I find that a lot of my work is involved in talking to community groups and individuals to find their secondary evidence of need.
Evidence of need is placed in 3 different sections. Primary evidence is everything what is being done directly by a community group, for example the group delivers an intervention, collects all the information and knows first-hand there are a lot of people in need of a particular service.
The secondary data is usually lots of different people’s primary data put together by the local authority. Local authority produces so many brilliant ideas and research papers such as ‘Hackney Profile’ that shows what communities live where, what unemployment rates in specific areas are, where people with disabilities live and so on. I direct individuals to these strategies and findings. That really helps the groups to see they can use these data to evidence the need for their projects.

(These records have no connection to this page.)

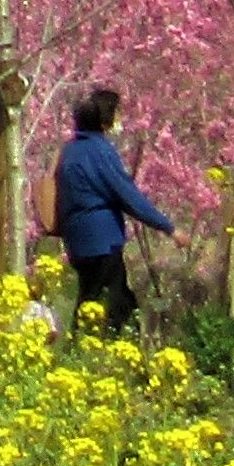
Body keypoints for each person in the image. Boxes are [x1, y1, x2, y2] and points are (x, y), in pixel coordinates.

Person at [50, 81, 175, 333]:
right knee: (115, 306)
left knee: (92, 298)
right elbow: (127, 195)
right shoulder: (101, 152)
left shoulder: (71, 151)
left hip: (77, 241)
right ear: (105, 119)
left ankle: (84, 349)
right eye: (117, 113)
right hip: (101, 241)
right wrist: (167, 227)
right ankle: (94, 353)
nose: (120, 119)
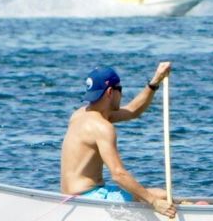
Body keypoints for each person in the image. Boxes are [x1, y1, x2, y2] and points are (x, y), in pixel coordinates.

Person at [60, 62, 176, 218]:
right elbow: (118, 175)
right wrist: (154, 202)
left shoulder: (80, 115)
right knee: (161, 196)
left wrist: (155, 82)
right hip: (89, 198)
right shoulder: (102, 128)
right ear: (110, 92)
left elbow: (132, 111)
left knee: (154, 195)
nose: (121, 94)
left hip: (69, 199)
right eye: (120, 89)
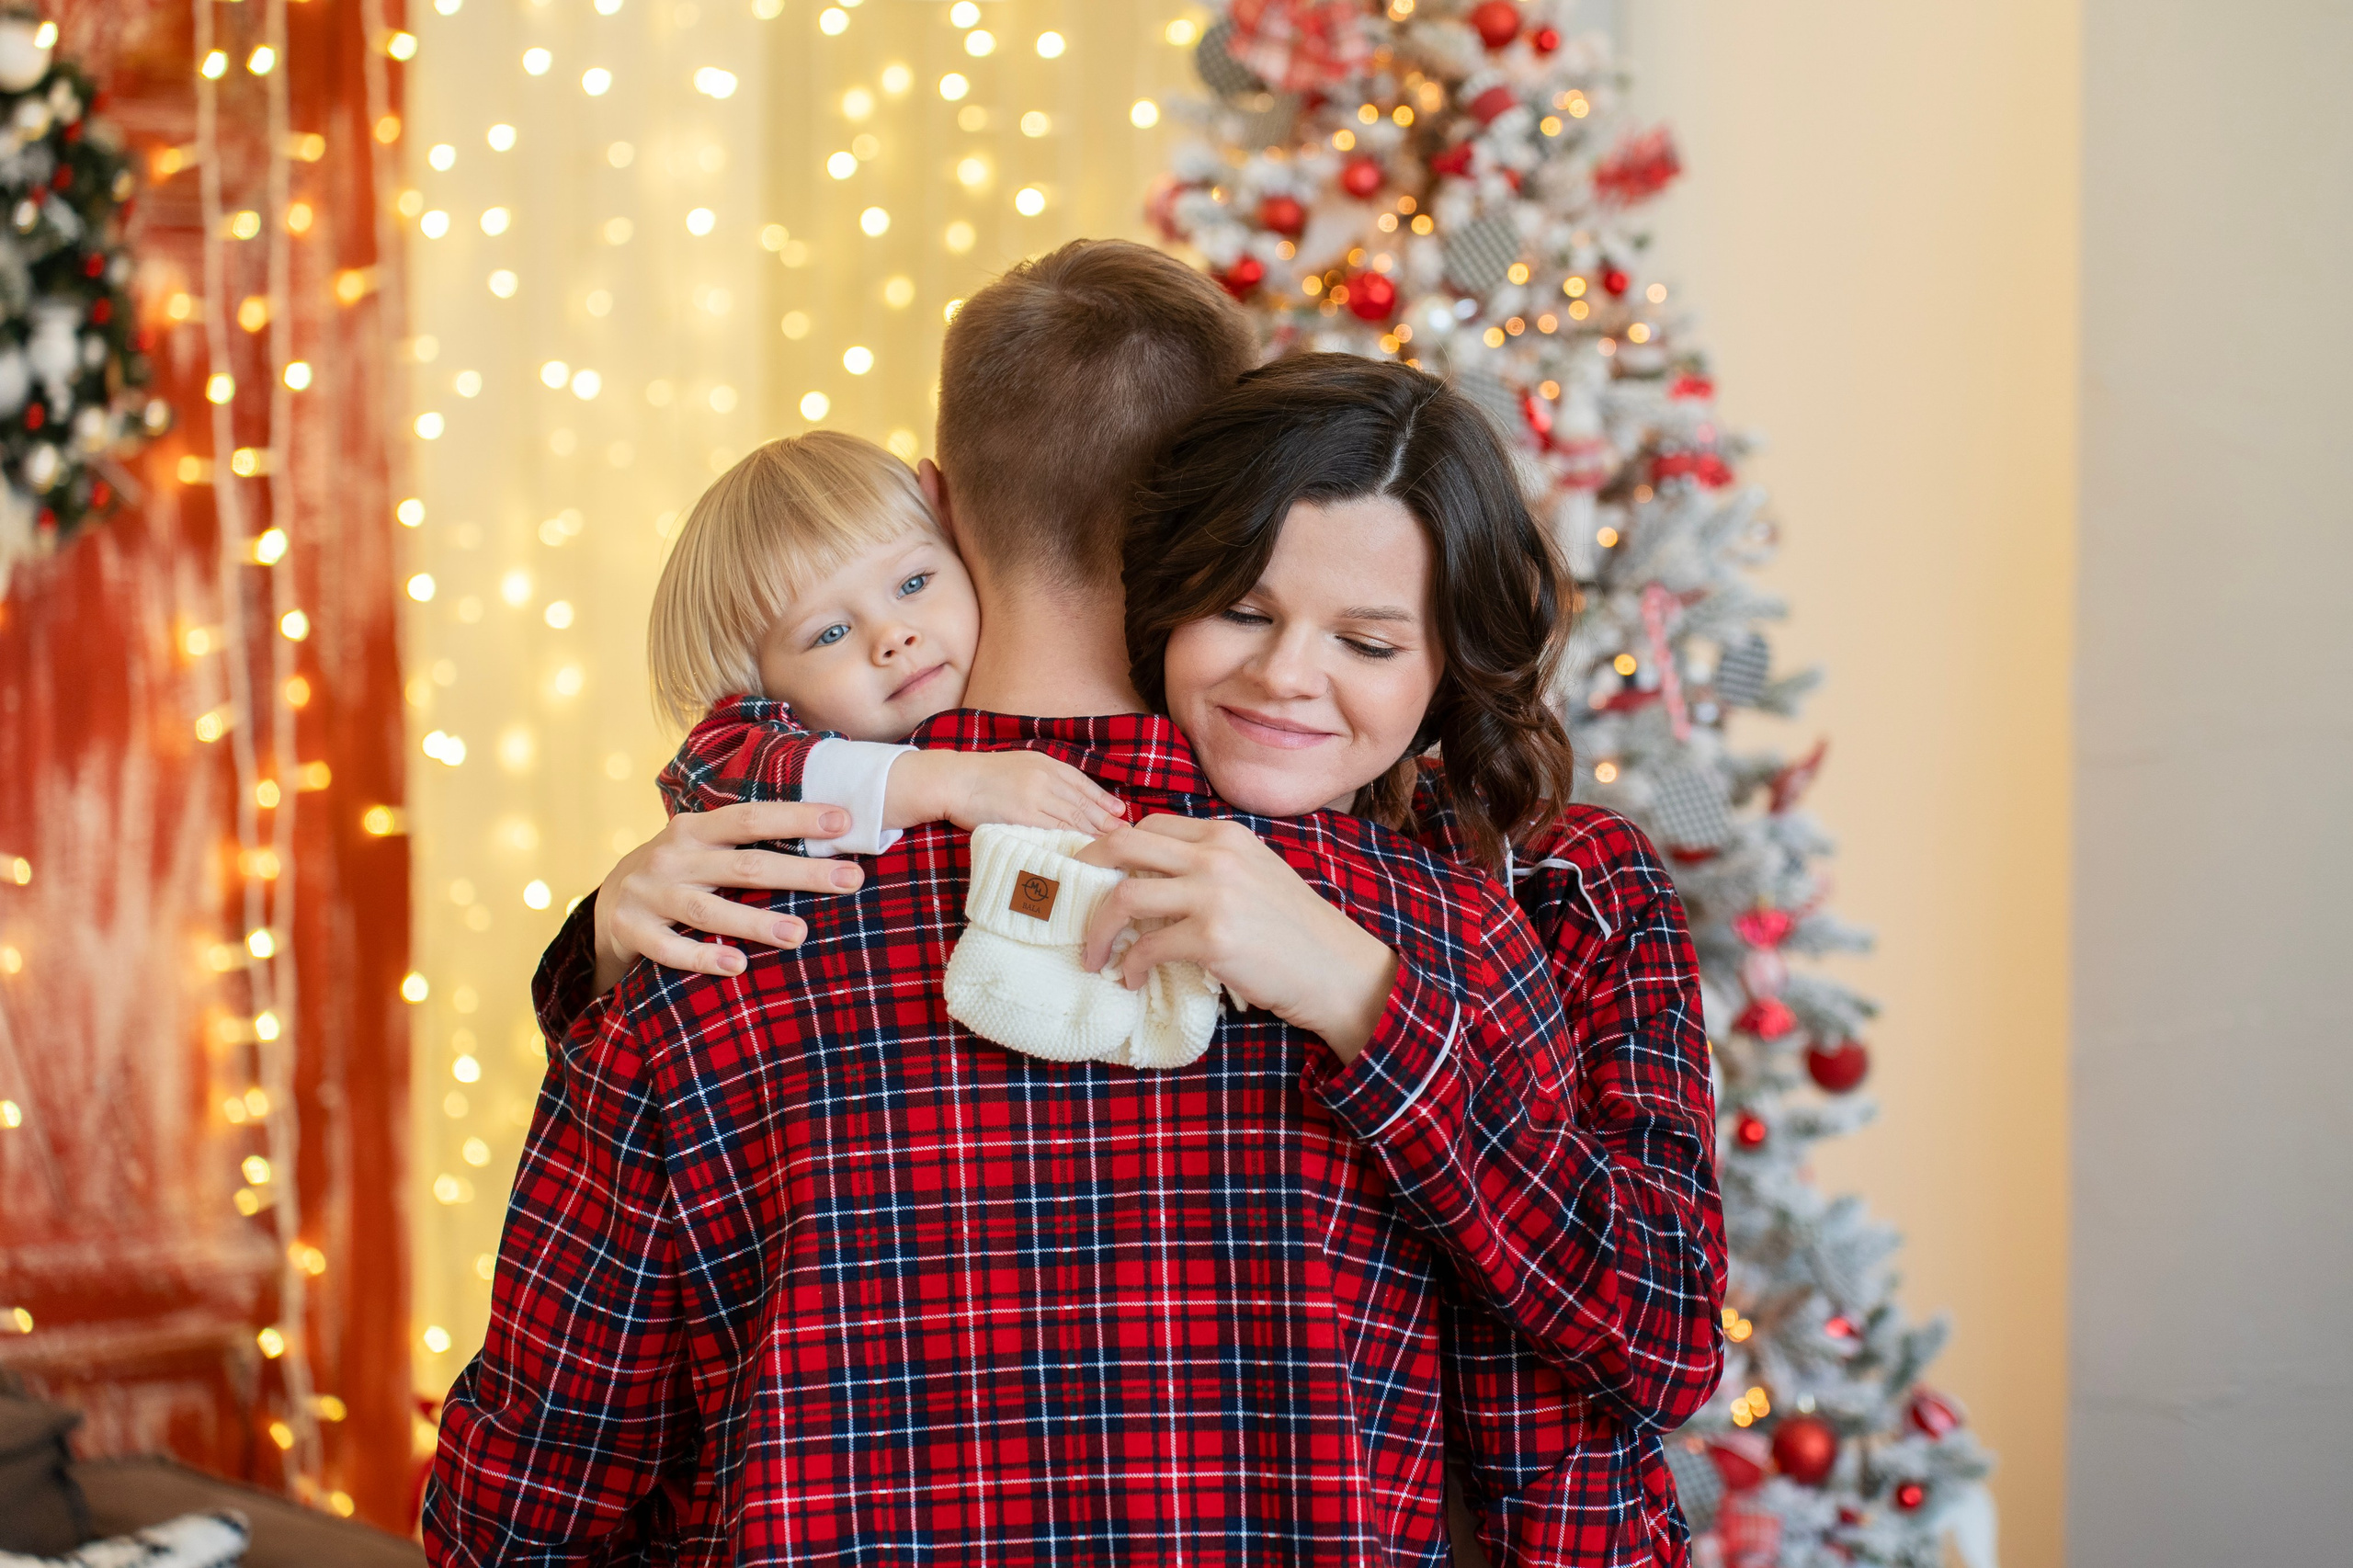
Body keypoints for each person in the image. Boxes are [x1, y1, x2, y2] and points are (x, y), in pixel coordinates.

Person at [427, 244, 1720, 1566]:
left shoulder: (716, 924)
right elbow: (1573, 1458)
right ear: (1219, 512)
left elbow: (514, 1515)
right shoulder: (1452, 935)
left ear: (936, 498)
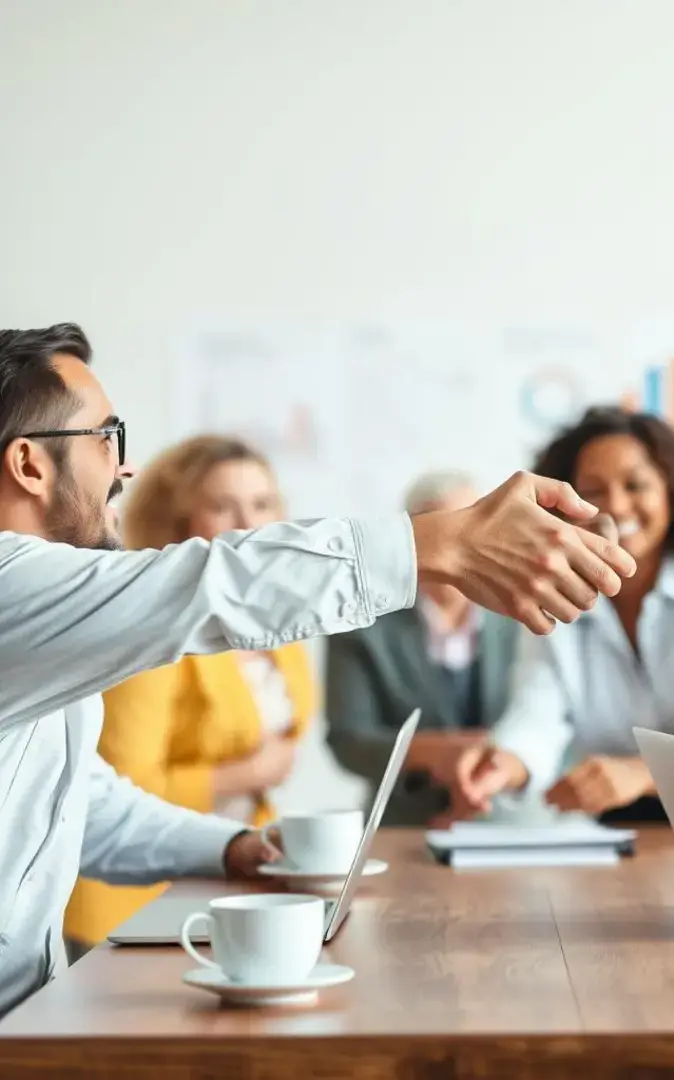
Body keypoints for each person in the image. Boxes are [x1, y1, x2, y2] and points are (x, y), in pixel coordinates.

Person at [0, 324, 635, 1016]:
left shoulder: (50, 631)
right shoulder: (12, 591)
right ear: (30, 464)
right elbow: (210, 583)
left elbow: (82, 808)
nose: (124, 466)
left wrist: (241, 846)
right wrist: (432, 546)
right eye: (106, 437)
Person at [454, 405, 674, 824]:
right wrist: (505, 762)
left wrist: (645, 772)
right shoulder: (552, 590)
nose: (615, 505)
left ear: (671, 490)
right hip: (627, 817)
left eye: (636, 485)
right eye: (593, 492)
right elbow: (539, 710)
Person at [63, 436, 318, 954]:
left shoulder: (277, 626)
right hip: (134, 903)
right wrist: (250, 773)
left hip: (226, 879)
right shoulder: (153, 634)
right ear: (180, 522)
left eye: (262, 504)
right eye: (223, 507)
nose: (248, 523)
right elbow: (121, 791)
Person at [324, 470, 519, 826]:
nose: (465, 545)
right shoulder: (360, 624)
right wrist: (433, 754)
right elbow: (349, 741)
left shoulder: (520, 615)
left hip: (508, 826)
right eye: (447, 529)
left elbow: (555, 721)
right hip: (405, 828)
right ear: (413, 537)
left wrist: (492, 768)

The last section of the evidence of need is tertiary, meaning all information which is available on the worldwide web, very much generalised information. There might be a community consisting of people who had to flee war in a specific part of the world, came as refugees to London and moved to Hackney because there were some other members of their community here already.
I tend to work with many community groups to help them understand these levels and how they can put their evidence about what they do and how to communicate it.

What do you like most about your work?

I love it when someone runs away with some of the direction I have provided and produces something that shows they’ve understand what I tried to convey – when they produce monitoring and evaluation framework or when they get the idea about writing outcomes and objectives. It’s very rewarding to see when people do something interesting and then are keen to take ownership of their work.